Alcohol poisoning typically occurs at a blood alcohol concentration between 0.30% and 0.40%. For context, the legal driving limit in most U.S. states is 0.08%, so we’re talking about levels roughly four to five times higher than that. Above 0.40%, the risk of coma and death from respiratory arrest becomes very real.

You can’t measure your own blood alcohol at home with any reliability, which is why knowing the physical symptoms matters more than trying to calculate how many drinks someone had. Body weight, tolerance, food intake, speed of drinking, and the type of alcohol all affect how quickly someone reaches dangerous levels.

Why the Body Can’t Regulate Itself

At poisoning levels, alcohol disrupts the brain’s ability to control basic survival functions. Breathing slows because the brainstem, which normally keeps you breathing automatically, is being suppressed. Heart rate drops for the same reason.

Body temperature falls because alcohol dilates blood vessels near the skin’s surface. This actually creates a false sensation of warmth (which is why drunk people often say they feel hot), but it’s rapidly pulling heat out of the body through the skin. Core body temperature can drop below 95°F, which is the clinical threshold for hypothermia. The bluish or pale skin color many sources describe is a visible sign that the body isn’t circulating oxygen effectively.

What to Do While Waiting for Help

If you suspect alcohol poisoning, call emergency services. While waiting, turn the person on their side. This is sometimes called the recovery position, and its entire purpose is to keep the airway clear if they vomit. A person lying on their back who vomits can aspirate the vomit into their lungs, which can cause choking or severe lung damage.

Stay with them. Keep monitoring their breathing. If they stop breathing, tell the 911 dispatcher immediately.

Several common “remedies” are not just useless but actively harmful. Cold showers can cause a dangerous drop in body temperature in someone who is already hypothermic. Coffee does nothing to lower blood alcohol and can worsen dehydration. Walking someone around won’t speed up how fast the liver processes alcohol. There is no home remedy for alcohol poisoning. The liver breaks down alcohol at a fixed rate, and nothing you do will change that.

What Happens at the Hospital

In the emergency room, the focus is on keeping the person alive and stable while the body processes the alcohol. This typically means monitoring breathing and heart rate, maintaining hydration through IV fluids, preventing choking, and keeping body temperature stable.

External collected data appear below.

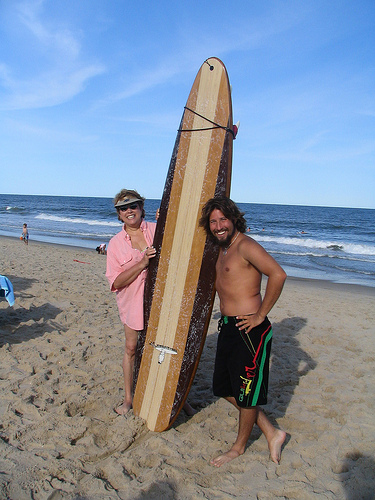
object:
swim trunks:
[211, 313, 279, 413]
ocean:
[268, 207, 368, 252]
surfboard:
[122, 51, 236, 440]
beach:
[0, 192, 373, 496]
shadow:
[0, 302, 68, 348]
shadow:
[165, 331, 221, 430]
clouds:
[1, 4, 134, 185]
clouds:
[264, 39, 352, 94]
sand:
[297, 289, 352, 330]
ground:
[6, 202, 374, 499]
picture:
[0, 2, 374, 497]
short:
[23, 234, 28, 242]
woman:
[100, 170, 170, 417]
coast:
[8, 238, 126, 440]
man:
[190, 184, 294, 474]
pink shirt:
[98, 219, 170, 334]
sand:
[284, 313, 298, 375]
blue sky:
[0, 0, 373, 208]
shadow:
[335, 450, 374, 498]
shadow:
[257, 315, 313, 418]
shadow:
[137, 480, 178, 498]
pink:
[121, 289, 141, 313]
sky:
[0, 0, 375, 207]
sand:
[318, 434, 372, 498]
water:
[285, 188, 354, 277]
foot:
[265, 425, 298, 470]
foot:
[205, 431, 245, 469]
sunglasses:
[118, 199, 139, 213]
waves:
[273, 223, 309, 256]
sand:
[1, 380, 104, 473]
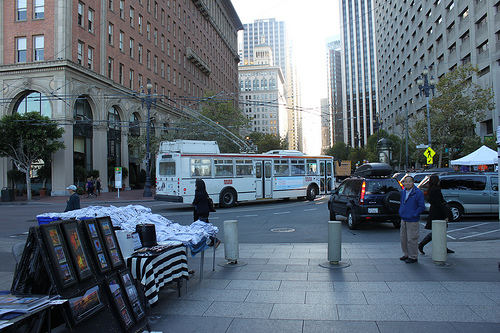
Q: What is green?
A: Trees.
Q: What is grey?
A: Sidewalk.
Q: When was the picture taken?
A: Daytime.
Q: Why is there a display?
A: Items for sale.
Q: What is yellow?
A: Crosswalk sign.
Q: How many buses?
A: One.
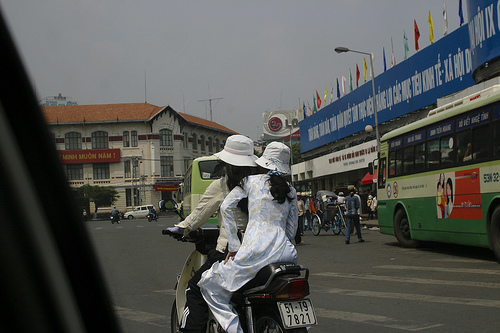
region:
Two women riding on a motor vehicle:
[164, 133, 319, 331]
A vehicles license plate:
[276, 294, 314, 327]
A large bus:
[375, 84, 498, 248]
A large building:
[42, 103, 235, 219]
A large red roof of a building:
[40, 102, 237, 132]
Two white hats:
[212, 132, 295, 176]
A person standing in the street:
[341, 186, 363, 241]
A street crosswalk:
[116, 253, 498, 326]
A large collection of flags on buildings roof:
[290, 3, 465, 124]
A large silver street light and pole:
[330, 45, 380, 158]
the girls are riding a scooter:
[206, 130, 311, 303]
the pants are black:
[186, 282, 201, 313]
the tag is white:
[276, 299, 321, 328]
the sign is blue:
[321, 112, 352, 134]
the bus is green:
[413, 209, 436, 228]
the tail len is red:
[286, 278, 311, 301]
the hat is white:
[267, 145, 287, 170]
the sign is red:
[267, 116, 282, 131]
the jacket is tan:
[201, 187, 225, 202]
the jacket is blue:
[343, 197, 358, 211]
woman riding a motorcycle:
[87, 103, 397, 328]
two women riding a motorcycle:
[127, 91, 323, 330]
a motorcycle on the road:
[129, 145, 351, 317]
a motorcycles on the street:
[132, 118, 400, 329]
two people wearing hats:
[154, 116, 312, 319]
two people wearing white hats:
[162, 108, 347, 320]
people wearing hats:
[179, 113, 297, 271]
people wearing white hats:
[198, 127, 325, 254]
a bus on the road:
[352, 68, 497, 293]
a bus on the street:
[341, 81, 496, 211]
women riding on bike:
[165, 135, 330, 331]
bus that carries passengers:
[373, 76, 498, 273]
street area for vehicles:
[96, 232, 158, 270]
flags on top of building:
[291, 3, 463, 117]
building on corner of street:
[37, 79, 222, 213]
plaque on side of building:
[60, 139, 127, 167]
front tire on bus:
[387, 203, 419, 245]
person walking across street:
[339, 186, 367, 244]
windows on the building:
[60, 129, 116, 146]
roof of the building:
[51, 105, 150, 124]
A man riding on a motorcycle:
[102, 202, 125, 223]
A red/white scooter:
[150, 212, 315, 327]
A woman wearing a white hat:
[165, 125, 261, 325]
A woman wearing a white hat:
[190, 135, 305, 325]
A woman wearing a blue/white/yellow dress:
[191, 140, 301, 330]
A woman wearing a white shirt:
[170, 120, 260, 326]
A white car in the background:
[120, 197, 157, 222]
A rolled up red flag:
[405, 10, 425, 50]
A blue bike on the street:
[300, 190, 345, 240]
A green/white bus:
[370, 81, 496, 259]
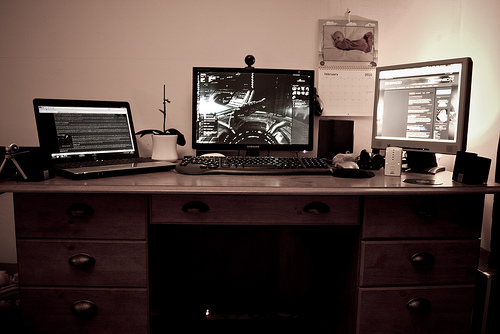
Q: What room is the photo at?
A: It is at the office.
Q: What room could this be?
A: It is an office.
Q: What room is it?
A: It is an office.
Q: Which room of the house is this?
A: It is an office.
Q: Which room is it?
A: It is an office.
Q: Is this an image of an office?
A: Yes, it is showing an office.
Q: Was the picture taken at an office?
A: Yes, it was taken in an office.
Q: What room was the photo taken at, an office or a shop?
A: It was taken at an office.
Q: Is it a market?
A: No, it is an office.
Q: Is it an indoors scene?
A: Yes, it is indoors.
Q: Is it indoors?
A: Yes, it is indoors.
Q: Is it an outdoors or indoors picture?
A: It is indoors.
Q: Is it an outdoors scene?
A: No, it is indoors.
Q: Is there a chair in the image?
A: No, there are no chairs.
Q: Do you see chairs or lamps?
A: No, there are no chairs or lamps.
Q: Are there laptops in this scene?
A: Yes, there is a laptop.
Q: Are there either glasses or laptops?
A: Yes, there is a laptop.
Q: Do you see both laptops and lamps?
A: No, there is a laptop but no lamps.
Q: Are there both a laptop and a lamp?
A: No, there is a laptop but no lamps.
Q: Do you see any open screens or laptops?
A: Yes, there is an open laptop.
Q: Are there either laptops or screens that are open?
A: Yes, the laptop is open.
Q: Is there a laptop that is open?
A: Yes, there is an open laptop.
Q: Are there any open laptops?
A: Yes, there is an open laptop.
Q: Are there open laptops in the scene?
A: Yes, there is an open laptop.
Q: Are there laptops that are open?
A: Yes, there is an open laptop.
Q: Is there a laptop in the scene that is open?
A: Yes, there is a laptop that is open.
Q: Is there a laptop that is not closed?
A: Yes, there is a open laptop.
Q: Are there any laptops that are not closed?
A: Yes, there is a open laptop.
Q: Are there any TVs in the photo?
A: No, there are no tvs.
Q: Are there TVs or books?
A: No, there are no TVs or books.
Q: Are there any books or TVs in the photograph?
A: No, there are no TVs or books.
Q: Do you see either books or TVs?
A: No, there are no TVs or books.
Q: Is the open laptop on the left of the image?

If breathing becomes dangerously slow, the medical team may need to assist with ventilation.

Blood tests can confirm the level of alcohol in the system, though the treatment approach is largely the same regardless of the exact number: support the body’s functions until the alcohol clears. Recovery time depends on how high the blood alcohol level reached and whether any complications occurred, but most people who receive prompt medical care survive without lasting physical damage from a single episode.

Lasting Damage From a Severe Episode

A single severe alcohol poisoning event can cause brain injury if the brain was deprived of oxygen, even briefly. Seizures during the episode can also cause neurological harm. If vomit was aspirated into the lungs, that can lead to a serious lung infection. In extreme cases, the heart can develop irregular rhythms that become life-threatening on their own.

These outcomes are more likely when someone doesn’t receive medical attention in time. The difference between a frightening night and a fatal one often comes down to whether someone nearby recognized the signs and called for help.